16 Kasım
2012 Cuma günü Keşan Kaymakamı Bekir Dınkırcı
tarafından yapılan köy ziyaret ve inceleme
gezisine katılmak üzere saat 09.00’da aracımın kontağını
çevirdim ve Yerlisu köyüne gitmek üzere yola koyuldum. Araca
bindiğim an itibarı ile de şu köy gezileri bir bitse de Sayın
Kaymakamımızın sürekli telaffuz ettiği ve dile getirdiği “Büyük
Fotoğrafı” görsek diye
düşündüm...
Bunu
düşünürken de Enez Kavşağı’ndaki ışıklara gelmişim,
kırmızı ışık yanıyor ve bekleme süresi 56 saniyede... Bir
sigara tellendirir miyim bu sürede diye telaşa kapılıp, aracımın
camını açarken, birden elinde bir kasa, içinde simit dolu bir
tepsi ile 10-12 yaşlarında bir çocuk bitiverdi önümde... Bu
çocuk kavşakta bulunan çimleri geçerek, kasasını koydu, simit
tepsisi elinde konuşlandı kavşağa... Bu durumda sigara tellemeyi
unutan ben, fotoğraf makinemi çantadan çıkardığım gibi aldım
birkaç kare... Tahminen babasıydı bu çocuğun Enez istikameti
tarafındaki çim içinde simit tepsisi ile bekleyen ama 56 saniyelik
süre sona erdiği ve hareket etmek gerektiği için ilerlemek
zorunda kaldım ben...
Aslında
baba oğul çekmek ve aynı karede görüntülemek isterdim ama
arkamda bekleyen araç olunca, mecburen ilerlemek zorunda kaldım
yoluma...Evet... Henüz köy ziyaretleri başlamadan ilk haberimi koymuştum cebime... Onun için de keyifle ilerledim gideceğim yere... Köy ziyaretleri bitiminde ise o kadar çok nüfus azalması ve doğurganlık olmamasından bahsedildi ki, ‘haber’ diye düşündüğüm bu olay kaldı benim köşeye...
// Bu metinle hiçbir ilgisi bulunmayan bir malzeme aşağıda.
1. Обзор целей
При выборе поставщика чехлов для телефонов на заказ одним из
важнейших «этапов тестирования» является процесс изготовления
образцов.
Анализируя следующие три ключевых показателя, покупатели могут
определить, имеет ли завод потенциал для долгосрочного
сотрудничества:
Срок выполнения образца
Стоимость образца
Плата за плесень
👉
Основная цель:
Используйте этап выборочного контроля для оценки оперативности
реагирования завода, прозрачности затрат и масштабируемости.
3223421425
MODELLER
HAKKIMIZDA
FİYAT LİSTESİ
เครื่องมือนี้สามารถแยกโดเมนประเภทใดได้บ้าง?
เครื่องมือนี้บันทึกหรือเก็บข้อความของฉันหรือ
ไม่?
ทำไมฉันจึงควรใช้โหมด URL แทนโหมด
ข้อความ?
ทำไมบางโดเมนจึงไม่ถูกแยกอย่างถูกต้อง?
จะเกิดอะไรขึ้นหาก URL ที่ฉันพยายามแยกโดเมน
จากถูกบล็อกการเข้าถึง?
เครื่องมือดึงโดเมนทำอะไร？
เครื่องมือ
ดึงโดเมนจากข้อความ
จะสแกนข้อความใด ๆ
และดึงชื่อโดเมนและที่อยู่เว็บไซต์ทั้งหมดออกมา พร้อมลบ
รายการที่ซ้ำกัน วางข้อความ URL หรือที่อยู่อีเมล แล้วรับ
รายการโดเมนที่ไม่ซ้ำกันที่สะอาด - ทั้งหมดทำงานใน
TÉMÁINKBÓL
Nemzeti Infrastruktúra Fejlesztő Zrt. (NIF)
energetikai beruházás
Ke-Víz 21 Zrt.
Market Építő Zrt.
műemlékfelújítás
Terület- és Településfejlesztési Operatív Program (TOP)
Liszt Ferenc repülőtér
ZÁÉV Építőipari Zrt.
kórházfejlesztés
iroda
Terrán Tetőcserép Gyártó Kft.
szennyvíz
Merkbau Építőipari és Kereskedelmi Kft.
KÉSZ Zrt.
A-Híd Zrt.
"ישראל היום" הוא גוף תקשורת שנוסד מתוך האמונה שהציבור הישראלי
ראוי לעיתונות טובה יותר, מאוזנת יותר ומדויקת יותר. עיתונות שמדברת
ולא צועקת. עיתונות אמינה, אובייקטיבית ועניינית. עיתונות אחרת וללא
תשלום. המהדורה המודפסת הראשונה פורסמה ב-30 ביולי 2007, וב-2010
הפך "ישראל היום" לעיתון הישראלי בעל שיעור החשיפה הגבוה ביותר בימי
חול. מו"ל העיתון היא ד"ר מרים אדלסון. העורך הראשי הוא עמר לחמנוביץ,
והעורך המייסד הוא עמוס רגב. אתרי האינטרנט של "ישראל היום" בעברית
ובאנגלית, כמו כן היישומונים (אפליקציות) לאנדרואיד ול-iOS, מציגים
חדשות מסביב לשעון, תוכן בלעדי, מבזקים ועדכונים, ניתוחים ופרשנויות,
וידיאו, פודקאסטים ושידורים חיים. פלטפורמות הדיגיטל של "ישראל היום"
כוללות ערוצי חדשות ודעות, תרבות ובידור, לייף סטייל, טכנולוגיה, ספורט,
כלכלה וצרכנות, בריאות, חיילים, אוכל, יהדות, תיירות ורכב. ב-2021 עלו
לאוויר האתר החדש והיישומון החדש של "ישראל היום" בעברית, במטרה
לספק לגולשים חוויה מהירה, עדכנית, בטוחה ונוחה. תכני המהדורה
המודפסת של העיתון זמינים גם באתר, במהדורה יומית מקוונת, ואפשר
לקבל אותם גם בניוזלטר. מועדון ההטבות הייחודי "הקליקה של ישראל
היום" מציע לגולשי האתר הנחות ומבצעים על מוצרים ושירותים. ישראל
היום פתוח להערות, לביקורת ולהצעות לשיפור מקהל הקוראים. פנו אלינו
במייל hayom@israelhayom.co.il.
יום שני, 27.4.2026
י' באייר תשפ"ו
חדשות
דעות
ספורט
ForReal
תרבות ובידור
Çünkü geriden gelen nüfusun azlığı, çocuk sevgisinin özlemi ve gelecekte yaşlı bir nüfusun bizi beklediği dile getirilmişti... Yine eğitimin önceliği ve öğrenci-öğretmen-veli ilişkisinin önemi ifade edilmişti ziyaretlerde...
Aslında Sayın Kaymakamımız ve beraberindeki heyet, tahmini benden 30 dakika sonra geçti aynı kavşaktan. Bu çocuğun elindeki tepside en az 100 simit vardı ve yarım saat içinde satması mümkün değildi... Acaba bu heyet okul çağında olan ve okul saatinde babası ile birlikte kavşakta konuşlanan bu çocuğu görmemişler miydi? Eğer görmemişlerse acaba “Büyük Fotoğrafı” hangi gözle göreceklerdi!
Okul çağında, ders saatinde bir çocuk kavşakta simit satıyor... Babası da aynı kavşakta karşı tarafta...
Sonra da ‘geriden gelen nüfus azalıyor’ diye sitem ediyoruz... Şu andaki nüfusa ne verebiliyoruz, ne kadar sağlıklı yaşam sunabiliyoruz ya da aileleri sunabiliyor da geriden gelen nüfusun azalma endişesini yaşıyoruz... Eğer çocuklarımıza bir gelecek sunamayacaksak, okul saatinde ve en tehlikeli olan kavşak noktalarında simit sattırıp aile bütçesine daha 10-11 yaşlarında katkıda bulunmasını eğitimini hiçe sayarak bekleyeceksek bizim ‘çocuk’ neyimize...
Önce; iş ve aş imkanı yaratın, ondan sonra ‘geriden gelen nesil tehdit altında’ deyin... Geriden gelen nesle ekmek yoksa, tehlike asıl o zaman baş gösterir...
O nedenle sayın hemşehrilerim ben, fotoğrafın büyüğünü Kaymakamdan önce yakaladım!